Al-Qâshânî prossegue dizendo que alguns dos que abriram os olhos mediante a segunda «revelação» alcançam o estado de «perfeição» kamâl. São homens «que não estão velados em relação ao Absoluto pela visão das criaturas e que reconhecem os Múltiplos no seio mesmo da Unidade real do Absoluto». Tais são as «pessoas da perfeição» ahl al-kamâl, cujos olhos não estão velados pela divina Majestade ou seja, o aspecto dos Múltiplos fenomênicos em relação à divina Beleza o aspecto do Uno metafísico, nem pela divina Beleza em relação à divina Majestade. O último ponto é mencionado com especial ênfase, já que, segundo a interpretação de al-Qâshânî, a primeira «revelação» consiste exclusivamente em uma experiência da Beleza jamâl, enquanto a segunda é principalmente uma experiência da Majestade jalâl, de modo que, em cada caso, existe certo perigo de que os místicos destaquem exclusivamente uma ou outra.
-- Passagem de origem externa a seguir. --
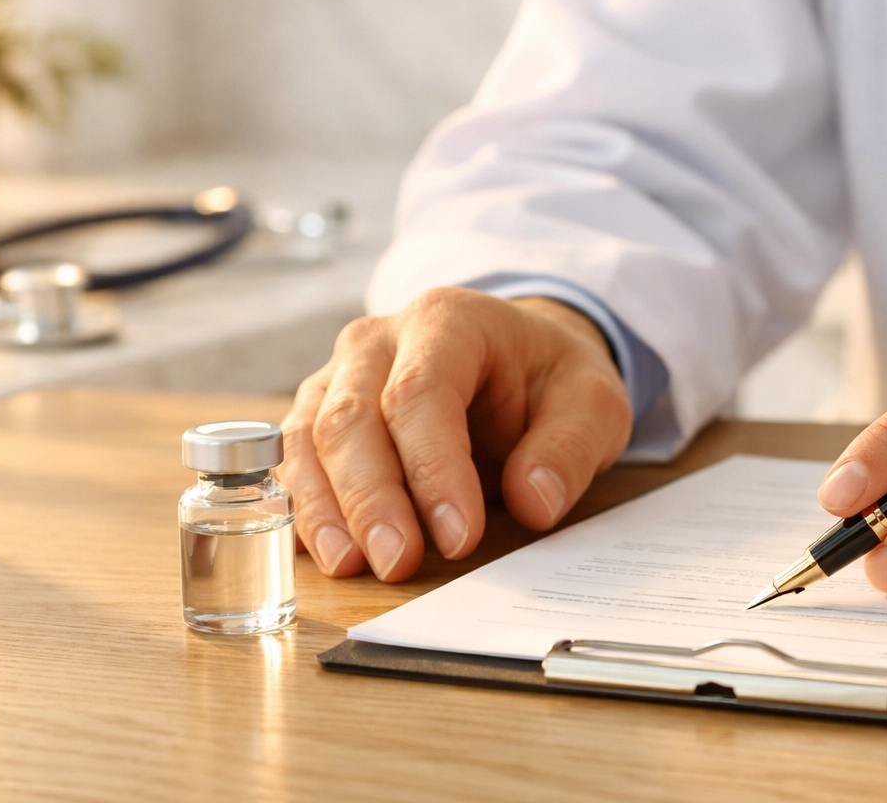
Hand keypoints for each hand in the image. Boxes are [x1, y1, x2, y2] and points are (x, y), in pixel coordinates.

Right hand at [281, 290, 631, 580]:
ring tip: (351, 565)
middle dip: (371, 498)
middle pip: (351, 417)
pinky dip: (304, 510)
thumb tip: (535, 501)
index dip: (434, 468)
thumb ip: (569, 448)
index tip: (461, 536)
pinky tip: (326, 552)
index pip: (421, 392)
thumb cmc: (550, 380)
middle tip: (398, 562)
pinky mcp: (319, 417)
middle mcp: (377, 341)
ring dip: (325, 509)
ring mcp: (339, 377)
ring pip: (308, 440)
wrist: (519, 360)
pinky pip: (293, 463)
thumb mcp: (593, 403)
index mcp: (448, 320)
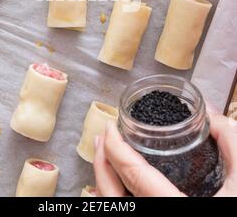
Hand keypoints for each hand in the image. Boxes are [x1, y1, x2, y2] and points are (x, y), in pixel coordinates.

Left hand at [93, 113, 236, 196]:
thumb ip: (230, 144)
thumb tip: (212, 118)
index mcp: (173, 207)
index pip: (134, 176)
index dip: (116, 148)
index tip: (111, 128)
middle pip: (111, 196)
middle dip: (101, 163)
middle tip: (103, 138)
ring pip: (113, 207)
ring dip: (104, 180)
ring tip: (106, 156)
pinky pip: (124, 212)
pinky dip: (115, 195)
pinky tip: (120, 183)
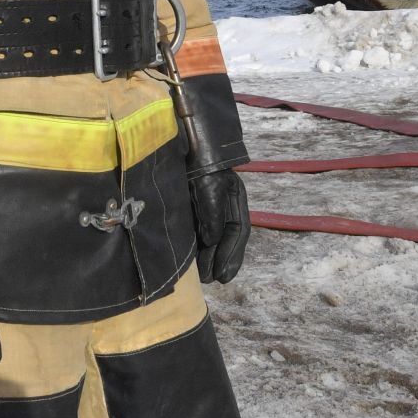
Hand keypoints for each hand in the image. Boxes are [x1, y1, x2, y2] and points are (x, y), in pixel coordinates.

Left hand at [190, 168, 249, 283]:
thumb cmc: (198, 160)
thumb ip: (211, 212)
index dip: (232, 255)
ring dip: (208, 256)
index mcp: (234, 197)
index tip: (223, 276)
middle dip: (219, 260)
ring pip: (211, 235)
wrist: (179, 137)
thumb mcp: (208, 185)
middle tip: (211, 280)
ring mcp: (206, 203)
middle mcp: (223, 202)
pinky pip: (196, 228)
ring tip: (202, 276)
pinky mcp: (189, 203)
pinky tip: (190, 258)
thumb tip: (211, 240)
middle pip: (225, 237)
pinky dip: (196, 244)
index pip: (237, 231)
A primeira «revelação» só põe em evidência a Beleza. O sujeito que a experimenta só presencia Beleza... Desse modo, encontra-se naturalmente velado pela Beleza e não pode ver a Majestade.

Mas entre os que experimentam a segunda «revelação», alguns se encontram velados pela Majestade e não veem a Beleza. Tendem a imaginar e representar o estado de coisas neste plano através das criaturas distintas do Absoluto, e por isso a visão das criaturas os impede de ver o Absoluto.

Ibn Arabi descreve a mesma situação de maneira diferente e concisa:

Alguns de nós as «pessoas da perfeição» têm consciência de que esse supremo conhecimento acerca de nós [[O «conhecimento supremo acerca de nós» remete mais uma vez ao mencionado anteriormente; a saber, a extraordinária cena em que todas as coisas existentes se impregnaram mutuamente, conservando ao mesmo tempo sua individualidade.]] ou seja, os Múltiplos fenomênicos ocorre unicamente no Absoluto. Mas outros os místicos não tão perfeitos são inconscientes da verdadeira natureza dessa Presença a saber, o plano ontológico que se revela na experiência de baqâ’ em que dito conhecimento acerca de nós os Múltiplos fenomênicos ocorre [[Significa que os Múltiplos fenomênicos, sendo como são divina Majestade, são um aspecto do Absoluto, assim como o Uno metafísico que aparece como divina Beleza. O conhecimento dos Múltiplos fenomênicos através do baqâ’ é conhecimento do Absoluto ao mesmo título que o do Uno metafísico através do fanâ’.]]. Deus me livre de ser dos ignorantes!

A modo de conclusão, resumamos neste ponto a interpretação que Ibn Arabi dá da Tradição: «Quem se conhece a si mesmo conhece a seu Senhor».

Começa por sublinhar que o autoconhecimento do homem é a premissa absolutamente necessária para seu conhecimento do Senhor, e que o conhecimento do Senhor pelo homem só pode resultar do conhecimento de si mesmo.

O que importa aqui é que a palavra «Deus» Rabb, na terminologia de Ibn Arabi, significa o Absoluto manifestando-se através de um Nome determinado. Não se refere à Essência, que ultrapassa qualquer determinação e transcende qualquer relação. Assim, «Quem se conhece a si mesmo conhece a seu Senhor» não sugere de modo algum que o autoconhecimento de um homem permita a este conhecer o Absoluto em sua Essência pura. Não importa o que faça, por mais profunda que seja sua experiência de «revelação», terá que parar no nível do «Senhor». Nele encontra-se o limite da cognição humana.

Em sentido contrário, porém, a mesma cognição humana é capaz de abranger um campo surpreendentemente amplo em seu esforço por conhecer o Absoluto. Afinal, o Absoluto em seu aspecto autorrevelador é, na última e definitiva fase de sua atividade, o mundo em que vivemos. E «cada parte do mundo» é indicadora de sua própria base ontológica, que é «seu Senhor». Por outro lado, o homem é a parte mais perfeita do mundo. Se esta chega a conhecer-se a si mesma mediante o autoconhecimento ou a autoconsciência, será naturalmente capaz de conhecer, dentro dos limites do possível, o Absoluto, na medida em que se manifesta no mundo.

Parece que resta uma questão crucial: o homem é realmente capaz de conhecer-se a si mesmo com tanta profundidade? No entanto, este é um problema relativo. Se se toma a expressão «conhecer-se a si mesmo» no sentido mais rigoroso, a resposta será negativa. Mas se se toma em sentido geral, a resposta será positiva. Como diz Ibn Arabi, «Acertarás dizendo “Sim” e acertarás dizendo “Não”».